**What you need to do**
Within the listing that follows, how many lines contain the word "linecap"? Only the number is wanted.
'''
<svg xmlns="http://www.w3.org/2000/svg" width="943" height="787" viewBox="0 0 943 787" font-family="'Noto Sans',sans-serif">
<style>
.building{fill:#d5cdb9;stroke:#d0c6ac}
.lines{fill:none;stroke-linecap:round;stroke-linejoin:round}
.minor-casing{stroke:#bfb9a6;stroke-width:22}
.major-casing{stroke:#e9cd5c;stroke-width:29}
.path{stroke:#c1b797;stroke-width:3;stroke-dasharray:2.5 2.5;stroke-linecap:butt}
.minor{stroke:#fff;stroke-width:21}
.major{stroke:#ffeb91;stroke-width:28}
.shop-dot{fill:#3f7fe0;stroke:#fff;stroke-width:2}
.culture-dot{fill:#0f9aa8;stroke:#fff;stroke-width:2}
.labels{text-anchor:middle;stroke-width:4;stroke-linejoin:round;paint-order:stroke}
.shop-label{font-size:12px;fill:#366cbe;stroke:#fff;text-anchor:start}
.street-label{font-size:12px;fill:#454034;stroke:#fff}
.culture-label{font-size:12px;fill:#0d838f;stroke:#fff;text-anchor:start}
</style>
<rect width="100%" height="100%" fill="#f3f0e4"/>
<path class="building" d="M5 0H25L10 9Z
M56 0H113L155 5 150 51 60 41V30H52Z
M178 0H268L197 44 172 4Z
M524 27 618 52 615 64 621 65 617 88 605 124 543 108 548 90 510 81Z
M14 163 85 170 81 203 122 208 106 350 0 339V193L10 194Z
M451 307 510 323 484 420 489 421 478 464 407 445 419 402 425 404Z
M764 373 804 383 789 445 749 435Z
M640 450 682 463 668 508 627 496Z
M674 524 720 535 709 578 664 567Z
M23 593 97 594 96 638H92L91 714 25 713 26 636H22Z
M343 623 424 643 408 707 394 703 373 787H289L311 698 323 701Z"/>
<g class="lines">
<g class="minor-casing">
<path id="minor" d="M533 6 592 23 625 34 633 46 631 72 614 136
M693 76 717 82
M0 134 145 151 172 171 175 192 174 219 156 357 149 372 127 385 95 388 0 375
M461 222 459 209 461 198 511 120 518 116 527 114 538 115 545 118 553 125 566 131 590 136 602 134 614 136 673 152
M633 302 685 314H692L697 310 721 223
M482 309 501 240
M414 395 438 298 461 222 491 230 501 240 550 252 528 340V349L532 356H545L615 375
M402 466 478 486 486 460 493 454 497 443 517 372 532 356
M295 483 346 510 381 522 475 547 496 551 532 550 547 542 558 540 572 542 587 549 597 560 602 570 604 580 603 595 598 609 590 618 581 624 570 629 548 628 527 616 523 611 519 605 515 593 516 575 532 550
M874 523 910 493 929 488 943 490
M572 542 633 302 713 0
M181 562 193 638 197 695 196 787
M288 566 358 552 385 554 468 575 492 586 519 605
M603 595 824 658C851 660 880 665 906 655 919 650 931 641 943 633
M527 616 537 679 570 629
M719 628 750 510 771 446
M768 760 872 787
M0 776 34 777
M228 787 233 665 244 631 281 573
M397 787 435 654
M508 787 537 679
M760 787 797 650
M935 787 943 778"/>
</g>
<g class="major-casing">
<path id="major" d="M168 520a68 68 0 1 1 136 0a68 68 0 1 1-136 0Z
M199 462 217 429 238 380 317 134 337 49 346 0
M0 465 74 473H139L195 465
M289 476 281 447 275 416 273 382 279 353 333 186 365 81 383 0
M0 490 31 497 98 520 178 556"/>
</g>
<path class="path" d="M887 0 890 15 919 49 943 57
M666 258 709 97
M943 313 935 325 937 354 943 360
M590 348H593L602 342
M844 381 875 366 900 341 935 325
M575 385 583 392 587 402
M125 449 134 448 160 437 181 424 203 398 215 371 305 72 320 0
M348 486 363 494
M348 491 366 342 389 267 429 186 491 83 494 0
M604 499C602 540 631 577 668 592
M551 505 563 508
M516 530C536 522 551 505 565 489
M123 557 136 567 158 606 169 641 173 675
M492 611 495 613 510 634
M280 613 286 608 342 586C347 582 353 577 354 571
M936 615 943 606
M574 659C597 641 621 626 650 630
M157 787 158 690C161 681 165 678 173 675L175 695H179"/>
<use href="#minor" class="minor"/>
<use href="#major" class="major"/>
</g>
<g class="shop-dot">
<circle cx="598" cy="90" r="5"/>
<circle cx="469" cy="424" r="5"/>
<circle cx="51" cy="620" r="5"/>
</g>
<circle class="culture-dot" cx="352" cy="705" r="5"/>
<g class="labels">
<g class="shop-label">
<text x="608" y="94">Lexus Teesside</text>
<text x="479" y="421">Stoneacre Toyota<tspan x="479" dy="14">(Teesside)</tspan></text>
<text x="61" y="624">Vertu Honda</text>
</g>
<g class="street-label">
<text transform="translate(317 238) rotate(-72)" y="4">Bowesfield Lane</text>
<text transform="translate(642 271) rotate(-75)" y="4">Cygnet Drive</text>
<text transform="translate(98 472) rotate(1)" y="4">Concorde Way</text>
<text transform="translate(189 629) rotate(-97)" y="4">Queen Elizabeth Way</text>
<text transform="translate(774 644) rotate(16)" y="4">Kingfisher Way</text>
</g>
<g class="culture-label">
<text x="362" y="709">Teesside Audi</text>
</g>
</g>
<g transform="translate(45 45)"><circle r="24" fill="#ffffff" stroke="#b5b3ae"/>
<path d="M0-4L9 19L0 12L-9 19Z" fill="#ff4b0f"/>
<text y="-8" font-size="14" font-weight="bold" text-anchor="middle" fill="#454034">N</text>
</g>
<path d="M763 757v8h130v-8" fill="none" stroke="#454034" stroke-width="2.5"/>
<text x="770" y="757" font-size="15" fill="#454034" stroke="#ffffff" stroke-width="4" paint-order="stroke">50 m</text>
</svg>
'''
**Result for this exercise**
2